The Dodgers would say that boy-oh-boy they needed a game like that, one that had them on their bat barrels for hours, that plowed through the fringes of the Braves bullpen, that rested their own and drew them back into the NLCS.

In truth, about a third of a night like that would have been plenty.

The rest, everything after an 11-run first inning, a postseason record for any inning, was just a good time. It concluded at 15-3.

Between a sinker to Mookie Betts and a fastball to Will Smith, 43 pitches and 31 minutes, 34 seconds passed. Along with three-quarters of another second.

Also, two replays, two mound visits, many occasions for Braves starter Kyle Wright to tuck that curl behind his right ear, one occasion in which a Dodgers batter — Justin Turner — appeared to intentionally redirect a pitch to the backstop with his right shoe, one pitching change, a Braves outfielder — Austin Riley — head-first skittering to a stop on the warning track, Braves relievers ducking rather than catching a home-run ball, many rehearsed and personalized handshakes, several blown kisses to the family section, TV guys getting giddy, Joc Pederson screaming “All day,” which seemed to accurately predict the time of game, and … 14 batters, seven hits, three walks, a hit batter, three home runs, two doubles, an infield hit, one a grand slam, 45 pitches and 11 runs, 10 of them after two were out.

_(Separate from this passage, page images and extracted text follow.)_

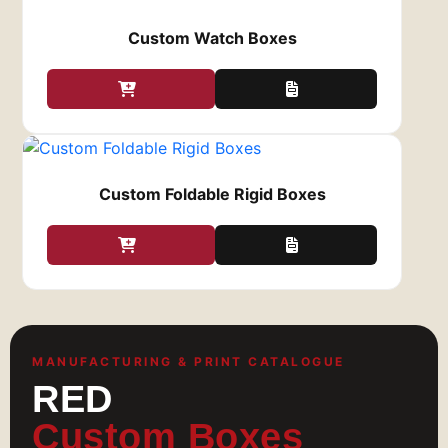
cards. Order your premium credit card boxes
from Red Custom Boxes at
Custom Watch Boxes
zack@redcustomboxes.com
and receive them
within 6 to 8 working days.
Custom Foldable Rigid Boxes
MANUFACTURING & PRINT CATALOGUE
RED
Custom Boxes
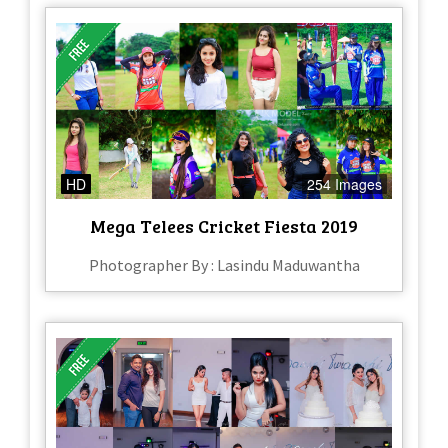
HD
254 Images
Mega Telees Cricket Fiesta 2019
Photographer By : Lasindu Maduwantha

That was the top of the first inning, give or take a few handshakes, many instances of broken social distancing protocols and a loud “woo” or two. The Dodgers were a team in need of a good, soul-cleansing “woo” or two.

It began with a close play at first base, which wouldn’t seem important in retrospect, but Mookie Betts was called out after he’d put the game’s first pitch in play, the Dodgers challenged and the call was overturned. The men in the dugout enjoyed that very much, because baserunners are good, and Mookie had busted it down the line and, ballplayers being ballplayers, it provided an opportunity to sarcastically applaud the team’s video replay guy. His name is Chad Chop. The night before he was, apparently and enthusiastically, sure about challenging a particular call. Alas, he was wrong, which happens, but judgment is swift in a culture that names other men after appliances.

So, yeah, great, Mookie was safe and had started the biggest inning in October history. There were greater things at stake.

“I think it was more so that we won the challenge,” Pederson said, a grin forming. “Everyone got pretty fired up over Chop, our challenge replay guy. So, that was good. It got us going and then from there you saw what happened.”

Asked the obvious follow-up, Pederson continued with the tale of Chad Chop, igniter of NLCS record-breaking rallies: “I think there was a little bit of a miscommunication yesterday and a couple other ones. But he was out by quite a bit. I think that Freddie Freeman kept his foot on the base. I forget what happened. But, yeah, he was out by a lot and we challenged it. And then today, this one, it was obviously a really, really, really close play and it turned in our favor, and for some reason that just got the whole bench, lit a match under everyone and we were excited and just ran with that momentum.”

Beyond that, the Dodgers generally agreed their offense had found its footing in a four-run ninth inning the night before, that this is who they are, if not in 11- and 15-run chunks, and that the series had returned to a place that felt somewhat more familiar. They hit five home runs. They won behind Julio Urias. They got Kenley Jansen an inning that was clean. Pederson had four hits. They laughed plenty. If they’re not all the way back, they figured, they’re very, very close.

They could have Chop check the replay on that.